**PROBLEM TO WORK ON:** Output the line containing "Compiling the libary" exactly. Do the same for every line after it through the end of the material, and output nothing else.

▽

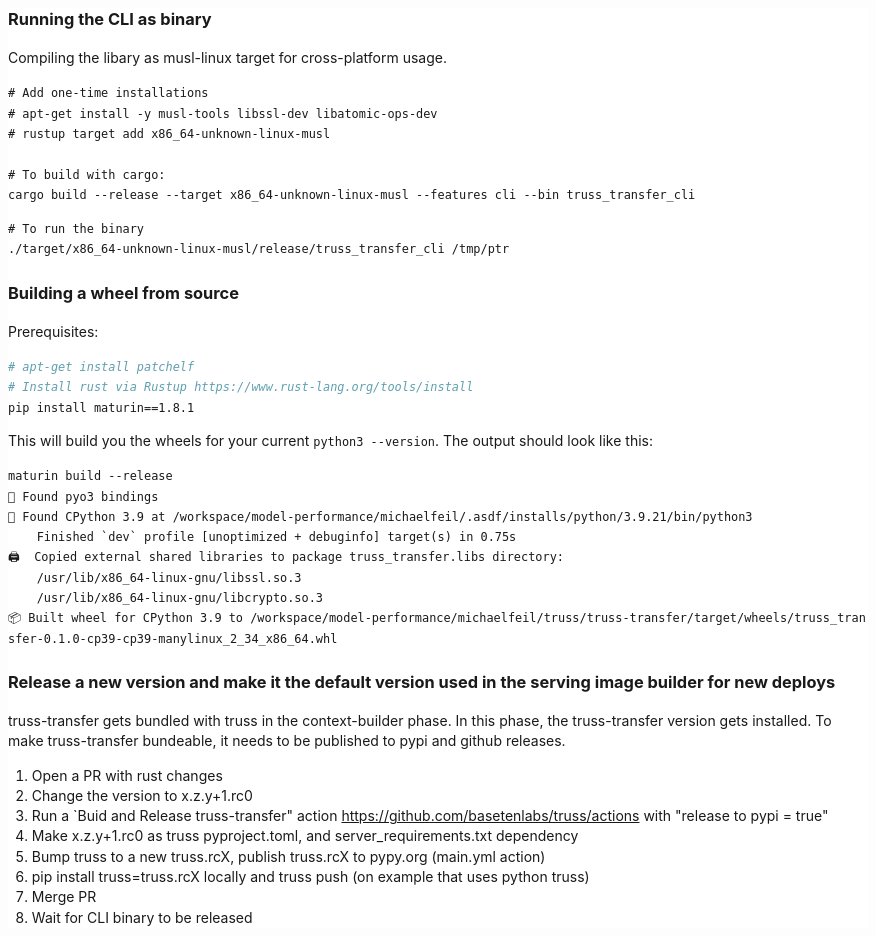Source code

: ### Running the CLI as binary

Compiling the libary as musl-linux target for cross-platform usage.
```
# Add one-time installations
# apt-get install -y musl-tools libssl-dev libatomic-ops-dev
# rustup target add x86_64-unknown-linux-musl

# To build with cargo:
cargo build --release --target x86_64-unknown-linux-musl --features cli --bin truss_transfer_cli
```

```
# To run the binary
./target/x86_64-unknown-linux-musl/release/truss_transfer_cli /tmp/ptr
```

### Building a wheel from source

Prerequisites:
```sh
# apt-get install patchelf
# Install rust via Rustup https://www.rust-lang.org/tools/install
pip install maturin==1.8.1
```

This will build you the wheels for your current `python3 --version`.
The output should look like this:
```
maturin build --release
🔗 Found pyo3 bindings
🐍 Found CPython 3.9 at /workspace/model-performance/michaelfeil/.asdf/installs/python/3.9.21/bin/python3
    Finished `dev` profile [unoptimized + debuginfo] target(s) in 0.75s
🖨  Copied external shared libraries to package truss_transfer.libs directory:
    /usr/lib/x86_64-linux-gnu/libssl.so.3
    /usr/lib/x86_64-linux-gnu/libcrypto.so.3
📦 Built wheel for CPython 3.9 to /workspace/model-performance/michaelfeil/truss/truss-transfer/target/wheels/truss_transfer-0.1.0-cp39-cp39-manylinux_2_34_x86_64.whl
```

### Release a new version and make it the default version used in the serving image builder for new deploys
truss-transfer gets bundled with truss in the context-builder phase. In this phase, the truss-transfer version gets installed.
To make truss-transfer bundeable, it needs to be published to pypi and github releases.

1. Open a PR with rust changes
2. Change the version to x.z.y+1.rc0
3. Run a `Buid and Release truss-transfer" action https://github.com/basetenlabs/truss/actions with "release to pypi = true"
4. Make x.z.y+1.rc0  as truss pyproject.toml, and server_requirements.txt dependency
5. Bump truss to a new truss.rcX, publish truss.rcX to pypy.org (main.yml action)
6. pip install truss=truss.rcX locally and truss push (on example that uses python truss)
7. Merge PR
8. Wait for CLI binary to be released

△

**RESULT FOR THIS EXERCISE:**
Compiling the libary as musl-linux target for cross-platform usage.
```
# Add one-time installations
# apt-get install -y musl-tools libssl-dev libatomic-ops-dev
# rustup target add x86_64-unknown-linux-musl

# To build with cargo:
cargo build --release --target x86_64-unknown-linux-musl --features cli --bin truss_transfer_cli
```

```
# To run the binary
./target/x86_64-unknown-linux-musl/release/truss_transfer_cli /tmp/ptr
```

### Building a wheel from source

Prerequisites:
```sh
# apt-get install patchelf
# Install rust via Rustup https://www.rust-lang.org/tools/install
pip install maturin==1.8.1
```

This will build you the wheels for your current `python3 --version`.
The output should look like this:
```
maturin build --release
🔗 Found pyo3 bindings
🐍 Found CPython 3.9 at /workspace/model-performance/michaelfeil/.asdf/installs/python/3.9.21/bin/python3
    Finished `dev` profile [unoptimized + debuginfo] target(s) in 0.75s
🖨  Copied external shared libraries to package truss_transfer.libs directory:
    /usr/lib/x86_64-linux-gnu/libssl.so.3
    /usr/lib/x86_64-linux-gnu/libcrypto.so.3
📦 Built wheel for CPython 3.9 to /workspace/model-performance/michaelfeil/truss/truss-transfer/target/wheels/truss_transfer-0.1.0-cp39-cp39-manylinux_2_34_x86_64.whl
```

### Release a new version and make it the default version used in the serving image builder for new deploys
truss-transfer gets bundled with truss in the context-builder phase. In this phase, the truss-transfer version gets installed.
To make truss-transfer bundeable, it needs to be published to pypi and github releases.

1. Open a PR with rust changes
2. Change the version to x.z.y+1.rc0
3. Run a `Buid and Release truss-transfer" action https://github.com/basetenlabs/truss/actions with "release to pypi = true"
4. Make x.z.y+1.rc0  as truss pyproject.toml, and server_requirements.txt dependency
5. Bump truss to a new truss.rcX, publish truss.rcX to pypy.org (main.yml action)
6. pip install truss=truss.rcX locally and truss push (on example that uses python truss)
7. Merge PR
8. Wait for CLI binary to be released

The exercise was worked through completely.